Of course this is a romantic view, don’t get me wrong, my head of year is forever telling me to calm down when I sulk over having to use purple pens to mark learning or when I’ve spent an entire evening planning a lesson that gets pushed back to “another day” because of a corridor conversation. But the truth of the matter is, the 30 children in my care, the hundreds I have had the pleasure to work with and the thousands that pass through my mark book during my career is why I do this job. It’s why I get up every morning and it’s why I don’t whine at the end of the school holidays!
Working in Year 6 this year has been a challenging year and also a great year to complete my NQT year. We have taught a curriculum that is new to children and staff alike, we are trying, ourselves, to define the difference between determiners and pronouns and how these differ from an article and we have been preparing writing based on a best guess until government materials, that appear to be wholly contrived, move the goal posts and challenge even our most adept writers.

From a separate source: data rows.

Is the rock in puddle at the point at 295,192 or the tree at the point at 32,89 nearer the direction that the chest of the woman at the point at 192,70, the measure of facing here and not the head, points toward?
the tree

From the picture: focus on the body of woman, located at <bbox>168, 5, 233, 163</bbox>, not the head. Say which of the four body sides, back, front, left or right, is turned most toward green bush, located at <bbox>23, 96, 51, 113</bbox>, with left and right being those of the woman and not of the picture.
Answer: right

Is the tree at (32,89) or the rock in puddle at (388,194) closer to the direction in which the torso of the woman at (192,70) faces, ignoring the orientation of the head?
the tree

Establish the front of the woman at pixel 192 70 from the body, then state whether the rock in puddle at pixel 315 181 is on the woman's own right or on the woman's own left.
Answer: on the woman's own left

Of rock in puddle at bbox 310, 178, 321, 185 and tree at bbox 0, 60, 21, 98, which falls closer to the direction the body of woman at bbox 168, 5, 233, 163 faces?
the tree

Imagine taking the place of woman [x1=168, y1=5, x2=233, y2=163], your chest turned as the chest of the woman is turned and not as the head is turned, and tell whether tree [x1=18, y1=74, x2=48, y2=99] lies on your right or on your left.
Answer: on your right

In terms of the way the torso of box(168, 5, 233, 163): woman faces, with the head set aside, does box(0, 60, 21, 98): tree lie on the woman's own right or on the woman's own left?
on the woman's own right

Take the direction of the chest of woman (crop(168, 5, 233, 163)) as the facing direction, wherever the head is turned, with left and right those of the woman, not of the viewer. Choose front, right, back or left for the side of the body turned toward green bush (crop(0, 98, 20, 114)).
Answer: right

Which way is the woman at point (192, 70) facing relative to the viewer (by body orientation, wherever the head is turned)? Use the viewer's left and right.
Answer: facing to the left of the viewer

Every teacher works incredibly hard but I do feel that this year has been quite exceptional for my fellow Year 6 colleagues around the country.
However, if you still spend nearly every waking moment thinking about your class and wake up with that positive feeling “what will they achieve today?” then you are joined by the majority of amazing teachers that keep smiling through the educational storms and will continue to make the difference that you vowed to do when you started in the job.
If you do not feel like this, if you have already given up for the year or if you are desperate for the next holiday season, maybe a refocus is required – ask yourself “Why do we do this?”